I'm looking for a simple gamma correction formula for grayscale images with values between 0 and 255.
Let's say that the gamma of my screen is 2.2 (it's a LCD screen so i would probably need to estimate it with a more complicated procedure, but let's assume my screen is behaving nicely).
Which one of the following formulas would be the correct one ?
(1) Corrected = 255 * (Image/255).^2.2
OR
(2) Corrected = 255 * (Image/255).^(1/2.2)
(those are destined to be matlab codes but i hope they are understandable even to non-matlab people)
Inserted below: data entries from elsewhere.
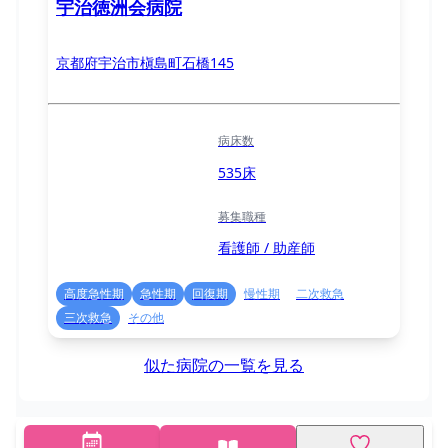
宇治徳洲会病院
京都府宇治市槇島町石橋145
病床数
535床
募集職種
看護師 / 助産師
高度急性期
急性期
回復期
慢性期
二次救急
三次救急
その他
似た病院の一覧を見る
I've been looking around on the internet but found both formulas going around. I suspect (2) is the right one, and my confusion is due to the tendency to call "gamma value" the inverse of the actual gamma value, but i would really appreciate some feedback by people who know what they are talking about...
Thank you :-)
Gamma correction controls the overall brightness of an image. Images which are not corrected can look either bleached out or too dark. Suppose a computer monitor has 2.2
power function as an intensity to voltage response curve. This just means that if you send a message to the monitor that a certain pixel should have intensity equal to x
, it will actually display a pixel which has intensity equal to x2.2 Because the range of voltages sent to the monitor is between 0
and 1
, this means that the intensity value displayed will be less than what you wanted it to be. Such a monitor is said to have a gamma of 2.2
.
So in your case,
Corrected = 255 * (Image/255)^(1/2.2).
Both formulas are used, one to encode gamma, and one to decode gamma.
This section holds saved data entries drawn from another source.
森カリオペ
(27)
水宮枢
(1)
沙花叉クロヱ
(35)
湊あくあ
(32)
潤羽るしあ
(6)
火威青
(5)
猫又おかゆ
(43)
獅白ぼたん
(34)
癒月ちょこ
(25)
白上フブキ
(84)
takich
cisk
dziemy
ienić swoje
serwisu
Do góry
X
Gamma encoding is used to increase the quality of shadow values when an image is stored as integer intensity values, so to do gamma encoding you use the formula:
encoded = ((original / 255) ^ (1 / gamma)) * 255
Gamma decoding is used to restore the original values, so the formula for that is:
original = ((encoded / 255) ^ gamma) * 255
If the monitor does the gamma decoding, you would want to use the first formula to encode the image data.